§ TRY IT
Please output exactly the part of the records below that opens with the line containing "27: (249, 355)" and closes with the line containing "39: (432, 375)", both lines included, and nothing else.

Collected data entries
=== Section Start ===
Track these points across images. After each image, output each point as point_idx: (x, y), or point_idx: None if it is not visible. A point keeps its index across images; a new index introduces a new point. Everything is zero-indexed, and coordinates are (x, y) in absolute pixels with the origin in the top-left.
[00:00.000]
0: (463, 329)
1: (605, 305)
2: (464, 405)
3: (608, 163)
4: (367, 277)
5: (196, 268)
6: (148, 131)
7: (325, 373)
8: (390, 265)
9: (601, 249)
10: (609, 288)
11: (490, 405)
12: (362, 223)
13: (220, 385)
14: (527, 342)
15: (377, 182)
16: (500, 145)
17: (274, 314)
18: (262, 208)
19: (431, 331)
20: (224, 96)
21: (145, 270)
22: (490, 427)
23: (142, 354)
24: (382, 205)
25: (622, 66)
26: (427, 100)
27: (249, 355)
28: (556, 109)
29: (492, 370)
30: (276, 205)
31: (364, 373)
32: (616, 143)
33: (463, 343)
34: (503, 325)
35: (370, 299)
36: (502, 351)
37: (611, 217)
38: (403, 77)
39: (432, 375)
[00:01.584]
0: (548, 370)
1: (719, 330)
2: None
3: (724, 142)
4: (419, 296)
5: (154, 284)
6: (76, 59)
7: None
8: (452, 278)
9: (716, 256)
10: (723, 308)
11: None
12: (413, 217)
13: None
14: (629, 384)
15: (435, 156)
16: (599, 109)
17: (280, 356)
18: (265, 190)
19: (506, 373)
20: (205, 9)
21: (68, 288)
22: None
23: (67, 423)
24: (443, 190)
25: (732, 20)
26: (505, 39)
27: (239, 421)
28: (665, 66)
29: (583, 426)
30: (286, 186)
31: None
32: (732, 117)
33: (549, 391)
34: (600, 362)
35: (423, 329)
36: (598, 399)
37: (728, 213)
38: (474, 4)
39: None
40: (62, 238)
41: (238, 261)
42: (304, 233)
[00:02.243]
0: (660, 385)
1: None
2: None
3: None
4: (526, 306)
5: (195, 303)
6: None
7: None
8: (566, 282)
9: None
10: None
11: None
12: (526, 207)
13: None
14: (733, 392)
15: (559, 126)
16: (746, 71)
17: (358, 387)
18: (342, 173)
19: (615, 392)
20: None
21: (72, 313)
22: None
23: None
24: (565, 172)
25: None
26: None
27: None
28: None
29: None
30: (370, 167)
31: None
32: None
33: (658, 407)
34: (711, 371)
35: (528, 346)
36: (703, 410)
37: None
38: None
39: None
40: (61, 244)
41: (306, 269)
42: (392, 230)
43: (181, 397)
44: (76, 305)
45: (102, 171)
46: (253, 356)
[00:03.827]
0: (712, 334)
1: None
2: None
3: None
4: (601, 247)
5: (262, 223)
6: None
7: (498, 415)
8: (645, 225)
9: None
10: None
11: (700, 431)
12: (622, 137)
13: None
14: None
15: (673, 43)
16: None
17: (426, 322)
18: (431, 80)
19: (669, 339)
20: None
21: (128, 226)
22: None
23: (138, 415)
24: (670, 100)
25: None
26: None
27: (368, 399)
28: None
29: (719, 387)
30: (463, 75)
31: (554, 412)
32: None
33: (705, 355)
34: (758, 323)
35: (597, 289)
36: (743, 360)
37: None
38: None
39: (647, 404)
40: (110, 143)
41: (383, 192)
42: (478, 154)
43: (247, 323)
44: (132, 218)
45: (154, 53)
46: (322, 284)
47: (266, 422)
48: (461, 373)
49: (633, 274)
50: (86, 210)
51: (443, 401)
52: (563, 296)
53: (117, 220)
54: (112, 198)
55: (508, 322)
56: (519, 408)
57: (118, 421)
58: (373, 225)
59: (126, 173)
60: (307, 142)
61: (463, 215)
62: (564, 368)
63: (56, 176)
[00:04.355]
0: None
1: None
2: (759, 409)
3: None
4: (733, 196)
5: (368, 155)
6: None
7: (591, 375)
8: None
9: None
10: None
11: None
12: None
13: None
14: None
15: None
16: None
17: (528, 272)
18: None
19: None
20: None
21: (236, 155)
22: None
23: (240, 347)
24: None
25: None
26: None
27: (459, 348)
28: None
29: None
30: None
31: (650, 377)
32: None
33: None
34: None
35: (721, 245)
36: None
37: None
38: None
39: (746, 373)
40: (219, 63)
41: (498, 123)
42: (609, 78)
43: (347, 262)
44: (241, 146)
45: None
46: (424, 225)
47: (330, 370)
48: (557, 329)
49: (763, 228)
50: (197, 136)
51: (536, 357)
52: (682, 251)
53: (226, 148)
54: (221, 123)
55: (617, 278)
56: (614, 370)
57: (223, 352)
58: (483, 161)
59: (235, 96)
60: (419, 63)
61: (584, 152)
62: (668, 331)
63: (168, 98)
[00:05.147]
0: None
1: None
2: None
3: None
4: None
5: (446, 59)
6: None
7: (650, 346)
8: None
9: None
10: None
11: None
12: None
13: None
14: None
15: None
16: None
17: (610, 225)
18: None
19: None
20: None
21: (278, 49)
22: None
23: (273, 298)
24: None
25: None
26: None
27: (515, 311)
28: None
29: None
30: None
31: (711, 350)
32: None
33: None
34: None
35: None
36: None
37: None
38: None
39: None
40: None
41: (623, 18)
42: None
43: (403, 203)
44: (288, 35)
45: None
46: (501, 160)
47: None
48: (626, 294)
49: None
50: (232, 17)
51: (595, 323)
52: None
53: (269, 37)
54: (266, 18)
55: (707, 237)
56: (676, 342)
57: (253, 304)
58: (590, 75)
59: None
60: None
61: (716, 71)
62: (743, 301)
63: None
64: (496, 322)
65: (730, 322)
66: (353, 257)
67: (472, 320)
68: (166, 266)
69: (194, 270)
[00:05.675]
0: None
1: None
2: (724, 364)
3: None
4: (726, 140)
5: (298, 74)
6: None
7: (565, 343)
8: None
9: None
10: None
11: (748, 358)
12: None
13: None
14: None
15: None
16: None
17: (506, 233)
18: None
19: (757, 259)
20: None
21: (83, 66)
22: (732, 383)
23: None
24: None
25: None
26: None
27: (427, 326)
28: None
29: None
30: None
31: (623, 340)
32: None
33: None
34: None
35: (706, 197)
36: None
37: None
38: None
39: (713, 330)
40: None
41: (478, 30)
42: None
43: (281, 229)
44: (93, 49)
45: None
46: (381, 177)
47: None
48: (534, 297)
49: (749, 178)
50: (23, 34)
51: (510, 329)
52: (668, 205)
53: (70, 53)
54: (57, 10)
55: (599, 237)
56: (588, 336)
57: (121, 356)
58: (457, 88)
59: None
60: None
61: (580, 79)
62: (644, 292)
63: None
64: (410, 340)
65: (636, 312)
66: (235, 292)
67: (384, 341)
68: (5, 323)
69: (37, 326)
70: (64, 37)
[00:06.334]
=== Section End ===
§ TASK OUTPUT
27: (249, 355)
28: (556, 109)
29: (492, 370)
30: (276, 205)
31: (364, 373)
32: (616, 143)
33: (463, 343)
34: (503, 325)
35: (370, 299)
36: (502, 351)
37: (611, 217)
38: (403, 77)
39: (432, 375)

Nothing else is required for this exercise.